From an operational perspective, it needs to be highlighted that the choice of the most convenient method for large-scale M- and S-form identification, also depends from technical considerations (e.g. laboriousness of the different approaches) and from the sympatric presence of other members of the A. gambiae complex in the study area. In fact, only IGS581 PCR-RFLP allows the simultaneous identification of all species and molecular forms and could be the method of choice whenever the presence of other A. gambiae complex members (i.e. Anopheles melas, Anopheles merus, Anopheles quadriannulatus and/or Anopheles bwambae) cannot be excluded. Alternatively, the IMP-PCR approach could be used after A. gambiae s.s. specimens are identified by the species-specific PCR developed by Scott et al[28], thus avoiding the risks connected to the restriction step in IGS581 PCR-RFLP. The choice of one or the other approach should also be linked to the relative frequencies of A. gambiae s.s. in the sample (i.e. if this frequency is low, the species-specific PCR + IMP-PCR approach could be more convenient, as only few specimens would require to be identified by IMP-PCR; if high, the IGS581 PCR-RFLP could be a more straightforward approach). It should be noted that the IGS690 PCR-RFLP is more sensitive in cases of degraded DNA samples and that it could simultaneously identify M- and S-forms and A. arabiensis[17]. On the other hand, the use of AS-PCR would require preliminary identification of A. gambiae s.s. specimens and is shown to be subject to more biases than the other approaches. The PCR-RFLP originally developed by Favia et al[15] and still recently utilized by some authors (see Additional file 2) is comparatively less suitable for large-scale studies as it requires previous complex species identification and yet it targets the same SNP as the PCR-RFLP581. The latter method is more efficient since it allows for simultaneous species and molecular form identification on a much smaller amplicon (367 bp compared to 1.3 kb [15]).

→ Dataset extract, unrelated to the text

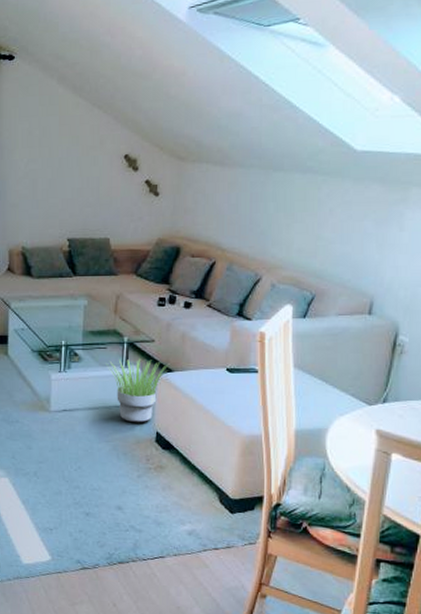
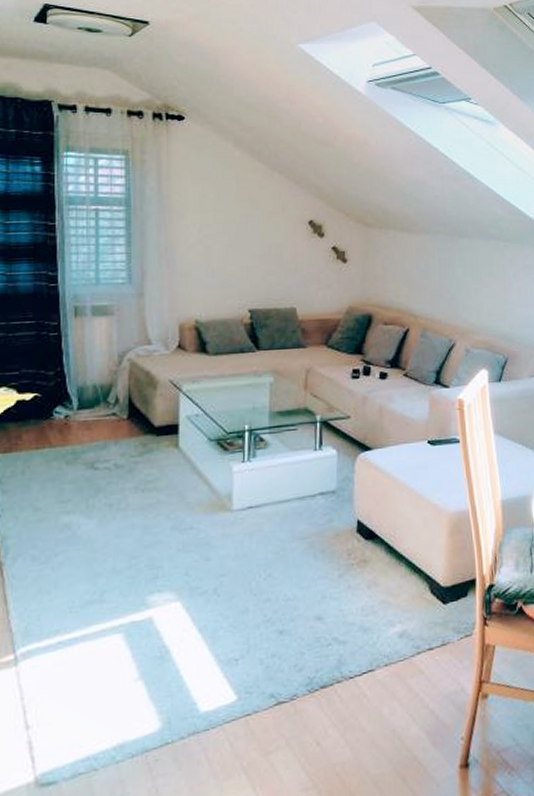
potted plant: present [107,358,168,423] -> none [298,438,366,513]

It is also proposed that, due to the straightforward amplification of small DNA fragments (i.e. 249 and 479 bp for S- and M-forms, respectively), SINE-PCR could be conveniently applied to easily identify M- and S-forms (even without preliminary species-specific PCR identification in areas where exclusive sympatry with A. arabiensis is found). However, it is important to keep in mind that the M-form specific SINE insertion is a character linked to the IGS-SNPs defining the M- and S-forms along most of their range, but with a different evolutionary history (i.e. its origin and rapid fixation in M-form).

Finally, it is recommend to apply more than one genotyping approach (and/or sequencing of the IGS-amplicon) when identifying samples from previously unexplored geographic areas within M- and S-form sympatric range and whenever MS hybrid patterns are observed (Additional file 3). In this latter case, in fact, presence of both M- and S-specific IGS arrays in single individuals could lead to a misleading calculation of frequency of hybridization between M and S forms, as shown in populations from Guinea Bissau and The Gambia, where the simultaneous use of SINE-PCR allowed a better understanding of the local situation.